Os ataques aos sites do governo neste feriadão trouxeram de volta as discussões sobre a lei de combate aos crimes digitais, proposta que tramita há mais de uma década no Congresso Nacional. Batizado pelos críticos de “AI5 Digital”, o relatório do projeto vai ser analisado amanhã pela Comissão de Ciência e Tecnologia da Câmara dos Deputados e, caso seja aprovado, segue para a Comissão de Constituição e Justiça, última etapa antes de ser apreciado pelo plenário. O texto que vai ser votado é relatado pelo deputado Eduardo Azeredo (PSDB), que também foi o responsável por sua análise e aprovação no Senado em 2008. Como foi modificado nessa votação, o projeto foi enviado à Câmara em 2009, onde começou a tramitar originalmente em 1999, por iniciativa do ex-deputado Luiz Piauhylino, mas não andou.
O projeto que vai ser analisado amanhã suprimiu alguns pontos considerados polêmicos da proposta aprovada pelo Senado, mas mesmo assim ainda enfrenta forte resistência entre os ativistas da internet livre. O projeto, também conhecido como Lei Azeredo, tipifica 12 crimes cibernéticos e estabelece penas, multas, detenção e prisão por até cinco anos para as condutas consideradas mais graves. Para Eduardo Azeredo, a votação desse projeto, que já estava prevista antes mesmo dos ataques da semana passada aos sites governamentais, veio em boa hora. Ele afirma que a própria Polícia Federal, acionada para investigar os últimos ataques cibernéticos, afirmou não ter meios de punir os culpados, por causa da inexistência de uma legislação criminal sobre o assunto.

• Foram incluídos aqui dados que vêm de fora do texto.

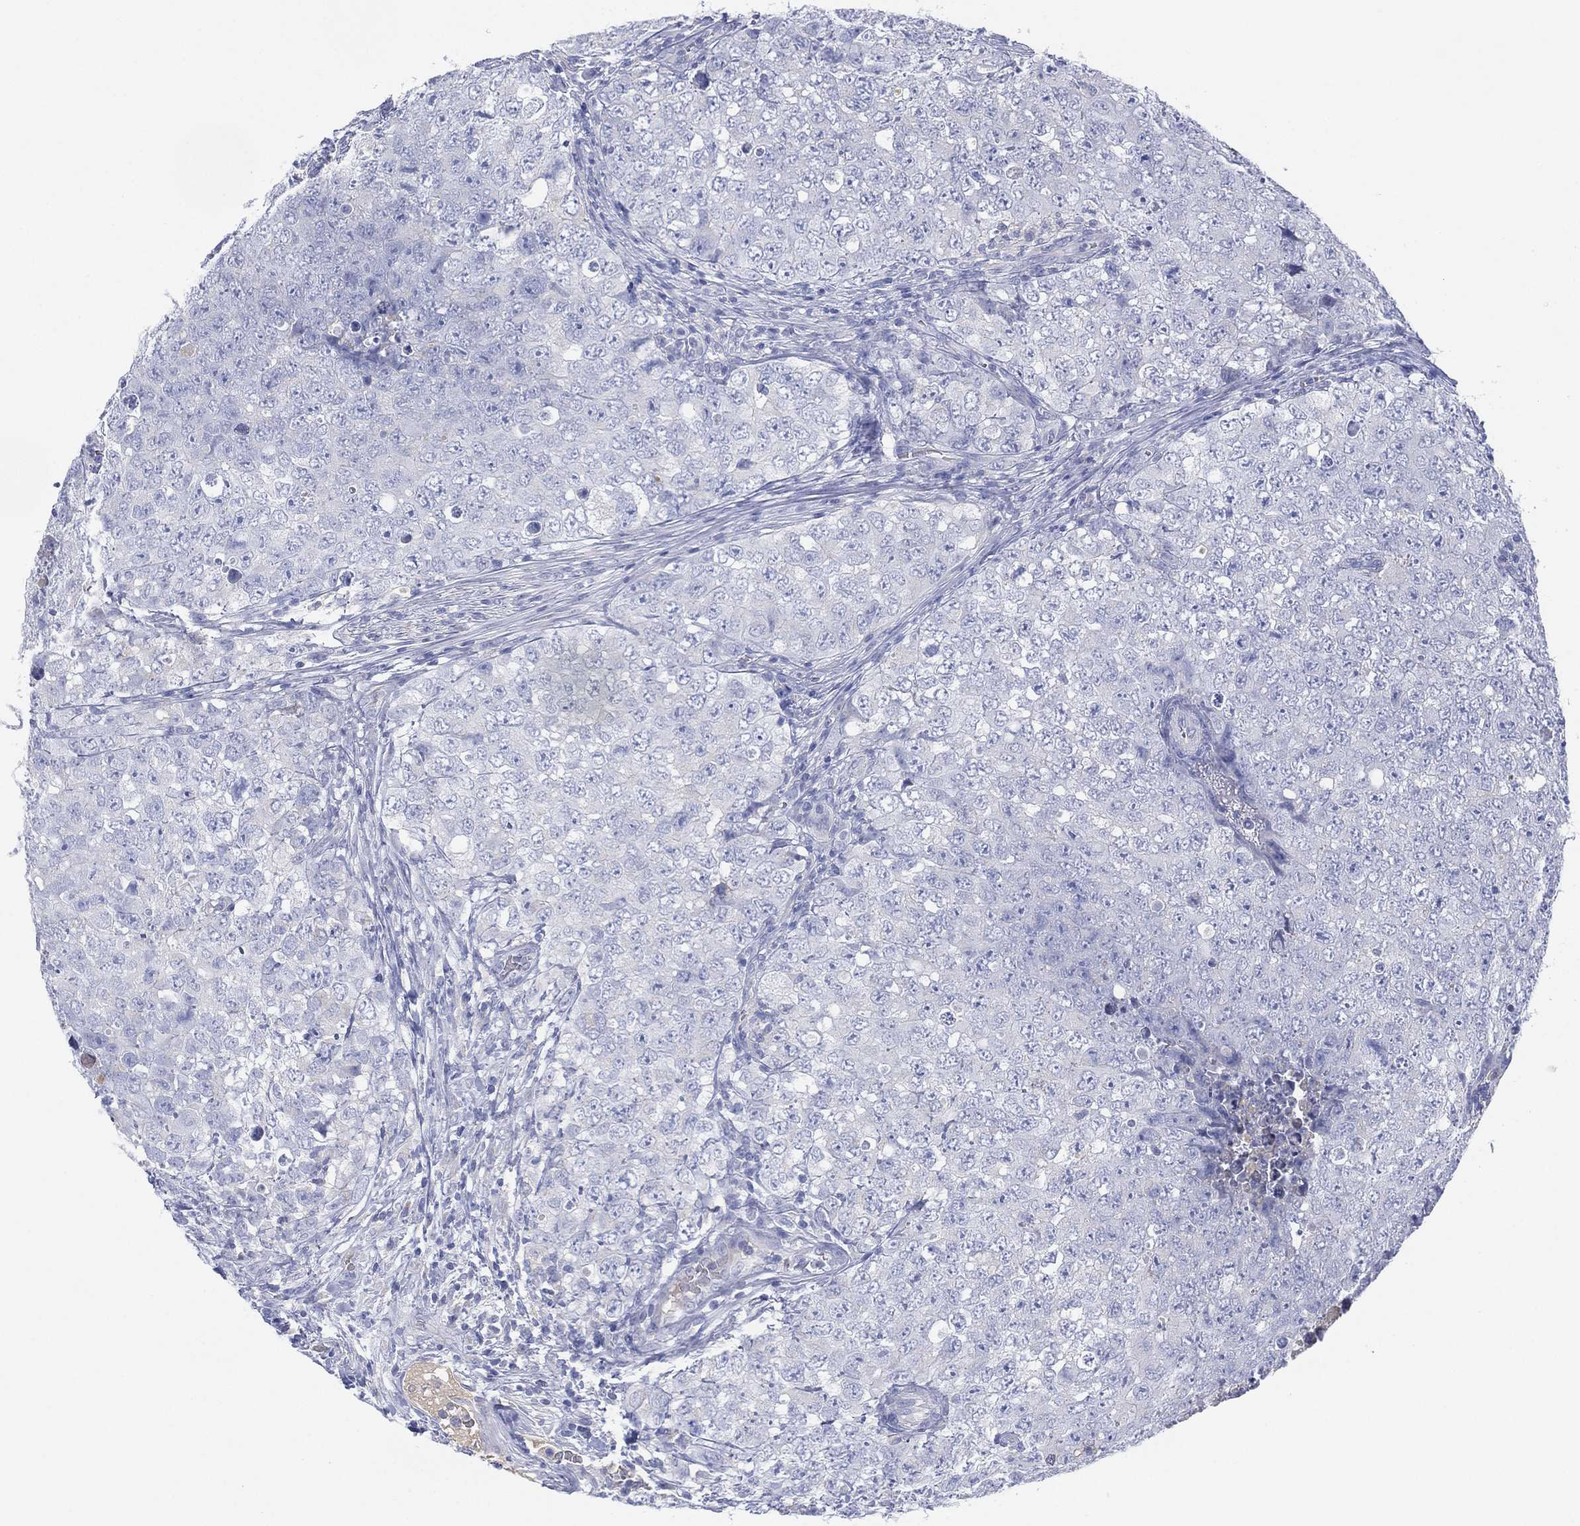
{"staining": {"intensity": "negative", "quantity": "none", "location": "none"}, "tissue": "testis cancer", "cell_type": "Tumor cells", "image_type": "cancer", "snomed": [{"axis": "morphology", "description": "Seminoma, NOS"}, {"axis": "topography", "description": "Testis"}], "caption": "This is an immunohistochemistry (IHC) histopathology image of seminoma (testis). There is no staining in tumor cells.", "gene": "CYP2D6", "patient": {"sex": "male", "age": 34}}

O deputado rechaça as acusações de que seu projeto pode cercear a atividade na internet e diz que para acabar com as polêmicas de quem vê “chifre na cabeça de cavalo” resolveu simplificar dois pontos considerados mais controversos da proposta. Ele suprimiu do texto o artigo que obrigava provedores de acesso a denunciarem “indícios de práticas de crimes” e substitui o termo “dispositivo de comunicação” por “redes de computadores”. Segundo ele, o objetivo dessa mudança foi impedir a criminalização de condutas banais como a transferência de uma música da internet para um telefone celular. Mas manteve, de acordo com ele, por motivos de segurança, a obrigação da manutenção pelos provedores, por três anos, das informações sobre os usuários da rede . “É questão de segurança”, defendeu o deputado.
O líder do PT na Câmara, deputado federal Paulo Teixeira (SP), ativista da liberdade na rede, disse que o combate aos crimes digitais não pode ser usado como desculpa para cercear o acesso à internet e o direito à privacidade de quem acessa a rede. Ele diz que é radicalmente contra o projeto relatado por Azeredo e que vai trabalhar para que a base aprove uma outra proposta de combate aos crimes, elaborada com a contribuição de toda a sociedade. Segundo ele, nesta terça-feira mesmo será colocado no portal E-democracia da Câmara uma minuta de sugestões sobre o tema. “Esse projeto do Azeredo não deve prosperar”, afirma.
Consultas públicas
Ativista do software livre no Brasil, Marcelo Branco, ex-coordenador do Campus Party Brasil, um dos principais eventos de tecnologia do país, critica a votação do projeto dos crimes cibernéticos, antes mesmo da aprovação pelo Congresso do marco regulatório da internet. Desde 2009, o Ministério da Justiça elabora esse documento. As consultas públicas e audiências sobre o assunto já foram encerradas e, desde o início do ano, o Congresso Nacional aguarda o envio do texto para análise dos parlamentares. “Votar a tipificação dos crimes cibernéticos antes de votar o marco civil da internet é passar a carreta na frente dos bois. Por questão de bom senso, de lógica, o mais certo é primeiro votar a legislação civil sobre a internet e depois a penal”.
Marcelo Branco, que foi coordenador da campanha da presidente Dilma Rousseff nas redes sociais, disse que tem cobrado com frequência do governo o envio imediato do texto sobre o marco, até mesmo para que a população possa ter conhecimento sobre o teor do anteprojeto. Segundo ele, os ataques contra sites do governo no feriado foram amadores, não houve grandes prejuízos nem vazamento de nenhum dado importante nem sigiloso, e não justificam a votação de “afogadilho” dos crimes.